Due to the pollution of industrial effluents with toxic metals, often in ionic forms, and their spreading to the environment, much work is currently underway to develop the most efficient methods of separation of heavy metals (e.g. mercury, cadmium, chromium or arsenic) from aqueous solutions.
Arsenic is known for its very high toxicity. Its removal by conventional methods, aimed largely at ions removal, is complicated by the predominant non-ionic nature of its more dangerous and mobile trivalent form. This difficulty can be minimized using photochemical techniques.
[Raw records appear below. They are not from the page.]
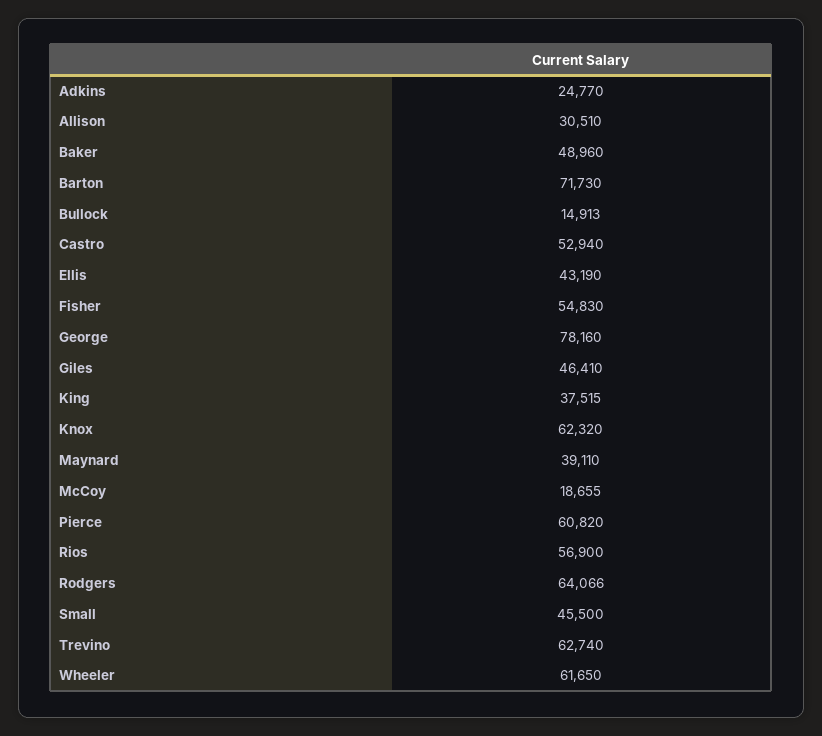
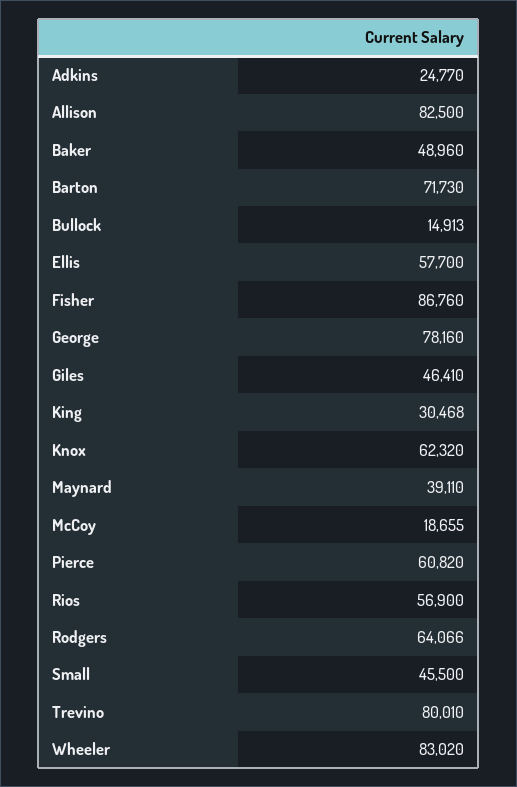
  {
    "Adkins": 24770,
-   "Allison": 30510,
+   "Allison": 82500,
    "Baker": 48960,
    "Barton": 71730,
    "Bullock": 14913,
-   "Castro": 52940,
-   "Ellis": 43190,
+   "Ellis": 57700,
-   "Fisher": 54830,
+   "Fisher": 86760,
    "George": 78160,
    "Giles": 46410,
-   "King": 37515,
+   "King": 30468,
    "Knox": 62320,
    "Maynard": 39110,
    "McCoy": 18655,
    "Pierce": 60820,
    "Rios": 56900,
    "Rodgers": 64066,
    "Small": 45500,
-   "Trevino": 62740,
+   "Trevino": 80010,
-   "Wheeler": 61650
+   "Wheeler": 83020
  }

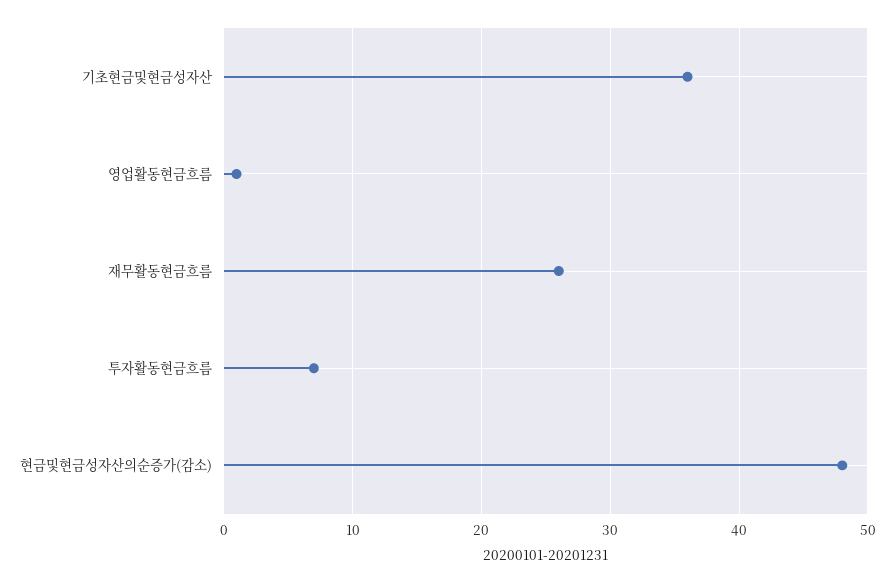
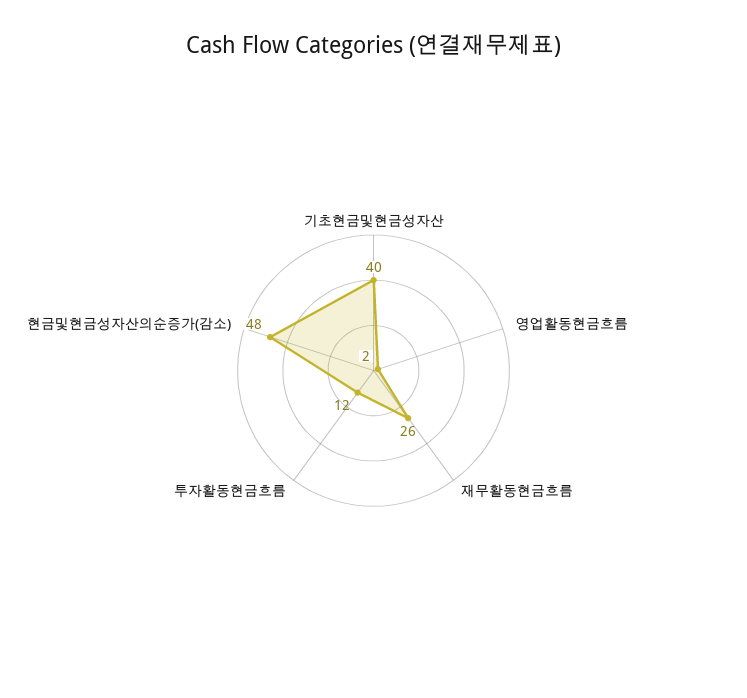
  {
-   "기초현금및현금성자산": 36,
+   "기초현금및현금성자산": 40,
-   "영업활동현금흐름": 1,
+   "영업활동현금흐름": 2,
    "재무활동현금흐름": 26,
-   "투자활동현금흐름": 7,
+   "투자활동현금흐름": 12,
    "현금및현금성자산의순증가(감소)": 48
  }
The study focuses especially on the impact various solid modificators (e.g. aluminum oxide, zinc peroxide) coagulated during UV irradiation on the arsenic removal (1 mmol/L AsO2-). The UV irradiation of the systems with aluminum salts, formic anions (HCOONH4) as scavengers of •OH radicals and hydrogen peroxide proved to be very effective due to the high rate of arsenic removal after 15 minutes of irradiation: 93% using Al(NO3)3 and 99 % with AlCl3. In the case of AlCl3, the aluminum oxide precursor, the arsenic was removed also by adsorption on previously photolytically prepared precipitate. After several days, 98 % of As was dissolved out of the aqueous solution. A highly efficient system was a solution containing zinc nitrate, formate, and hydrogen peroxide from which zinc peroxide was precipitated due to UV irradiation. More than 98% of arsenic was then removed. A 92% degree of arsenic removal during photolysis was achieved in the system with nickel, formate and hydrogen peroxide.
Optimal conditions were sought also for the photochemical reduction of mercury(II) at a concentration 1 mmol/L. In the systems containing dissolved mercury acetate, perchlorate or chloride in the presence of scavengers of •OH radicals (methanol, ethanol, isopropanol activated by acetone, and ammonium formate) the reduction to monovalent or to metallic mercury in the form of a precipitate occurs. In the system containing mercury acetone and isopropanol activated by acetone mercury was reduced to metallic mercury, in the system with mercury chloride with isopropanol and acetone a mixture of metallic mercury and calomel was formed, while other studied scavengers did not have such strong reduction properties and reduced Hg2+ only to monovalent mercury. The time course of UV radiation along with changes in pH was also monitored. In most irradiated systems the pH value decreased. The highest degree of mercury removal was achieved in systems containing mercury (II) acetate or chloride, and isopropyl alcohol with acetone, where more than 98% of mercury was removed in the insoluble form.
In UV irradiated (medium-pressure mercury lamp with a maximum operating power of 400 W) solutions containing studied metals their concentration was determined by the AAS method.